Harga Buku yang Melonjak

K, selaku Mahasiswa Baru Angkatan 2023 FPsi UNM mengonfirmasi bahwa adanya perbedaan harga buku di tiap kelas. 

“Iya, benar. Karena saya bertanya ke teman yang beda kelas ternyata mereka mendapatkan harga yang lebih murah dibandingkan kelas saya,” konfirmasinya.

Hadyan selaku dosen Mata Kuliah Pendidikan Pancasila menanggapi pernyataan terkait harga buku yang berbeda.

“Harga buku yang ini (baca: buku yang lebih mahal) terbilang tinggi dari penerbit-penerbit yang lain. Terkait dengan harga, kami tidak mengetahui data valid berapa kisaran harga buku itu. Itu kan hak prioritas penerbit itu,” tanggapnya.

Alamsyah selaku distributor penerbit buku acuan Mata Kuliah Pendidikan Pancasila turut menanggapi perbedaan harga buku tersebut.

“Karena stok buku yang 80 ribu itu sudah saya habiskan semua. Di penerbitan itu, saat buku dicetak ulang, ada modal kerja biaya yang dinaikkan lagi, jadi harga bukunya juga naik jadi 100 ribu. Jadi buku yang 80 ribu itu adalah stok yang lama sebelum dicetak ulang,” tanggapnya.

Urgensi Membeli Buku Acuan

AZ selaku Mahasiswa Baru Angkatan FPsi UNM mengungkapkan pendapatnya perihal urgensi buku acuan Mata Kuliah Pendidikan Pancasila.

“Rumor yang beredar entah benar atau tidak bahwa yang membeli buku akan mendapatkan nilai tambahan, mudah-mudahan ini tidak benar, tapi jika benar, maka saya mempertanyakan, ‘dosen pancasila kok gak pancasilais?’ Karena ini akan menjadi diskriminatif bagi mahasiswa yang mungkin tidak mampu membeli buku itu,” ungkapnya.

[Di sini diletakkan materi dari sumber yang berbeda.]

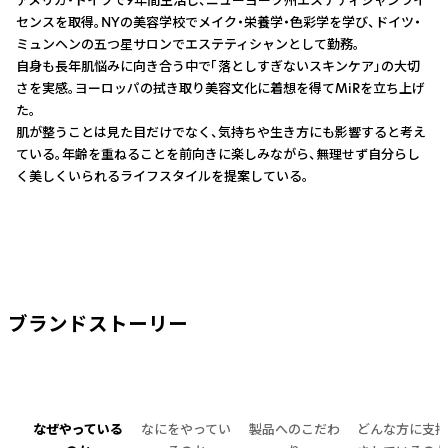
センスを取得。NYの美容学校でメイク・栄養学・色彩学を学び、ドイツ・
ミュンヘンの五つ星サロンでエステティシャンとして勤務。
自身も長年肌悩みに向き合う中で「落としすぎないスキンケア」の大切
さを実感。ヨーロッパの拭き取り美容文化に着想を得てMiRを立ち上げ
た。
肌が整うことは見た目だけでなく、気持ちや生き方にも影響すると考え
ている。年齢を重ねることを前向きに楽しみながら、無理せず自分らし
く美しくいられるライフスタイルを提案している。
ブランドストーリー
なぜやっている
なにをやってい
製品へのこだわ
どんな方に支持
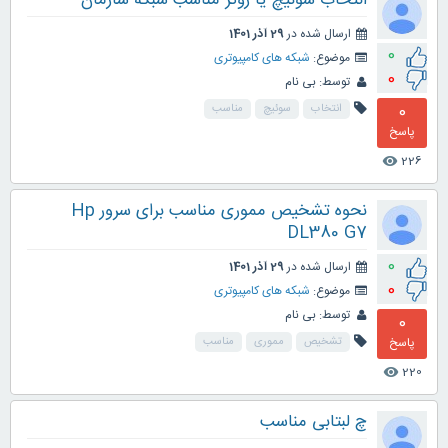
انتخاب سوئیچ یا روتر مناسب شبکه سازمان
ارسال شده در
29 آذر 1401
0
موضوع:
شبکه های کامپیوتری
0
توسط:
بی نام
0
انتخاب
سوئیچ
مناسب
پاسخ
226
visibility
نحوه تشخیص مموری مناسب برای سرور Hp
DL380 G7
0
ارسال شده در
29 آذر 1401
0
موضوع:
شبکه های کامپیوتری
توسط:
بی نام
0
پاسخ
تشخیص
مموری
مناسب
220
visibility
چ لبتابی مناسب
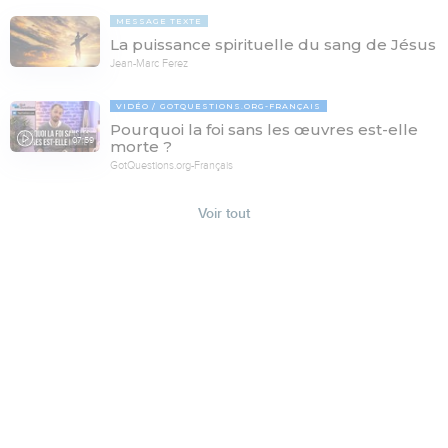
MESSAGE TEXTE
La puissance spirituelle du sang de Jésus
Jean-Marc Ferez
VIDÉO
GOTQUESTIONS.ORG-FRANÇAIS
Pourquoi la foi sans les œuvres est-elle
07:59
morte ?
GotQuestions.org-Français
Voir tout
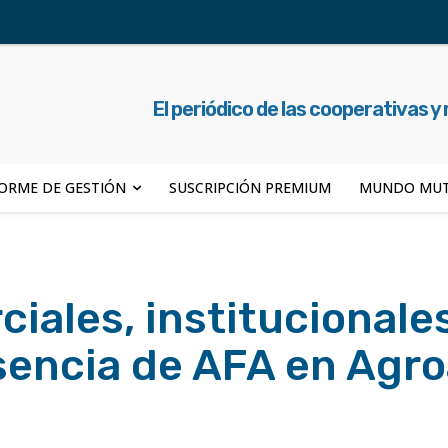
El periódico de las cooperativas y
ORME DE GESTIÓN
SUSCRIPCIÓN PREMIUM
MUNDO MUT
iales, institucionales
esencia de AFA en Agro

Menurut Hadyan, membeli buku referensi sifatnya tidak wajib. Ia memberikan kebebasan kepada mahasiswa ingin memegang buku referensi atau tidak.

“Buku referensi itu sifatnya tidak wajib, menurut saya. Saya tidak pernah mengintervensi mahasiswa apalagi mewajibkan mahasiswa untuk memegang buku referensi itu. Silakan yang mau ambil (baca: beli) boleh, yang tidak mau ambil juga tidak apa-apa. Itu hak nya mahasiswa itu,” tuturnya.

Jadwal Perkuliahan yang Tidak Jelas

Dikarenakan jadwal perkuliahan yang tidak jelas, K menganggap bahwa perkuliahan ini tidak efektif jika dipindahkan ke jam malam karena menyita waktu istirahat mahasiswa.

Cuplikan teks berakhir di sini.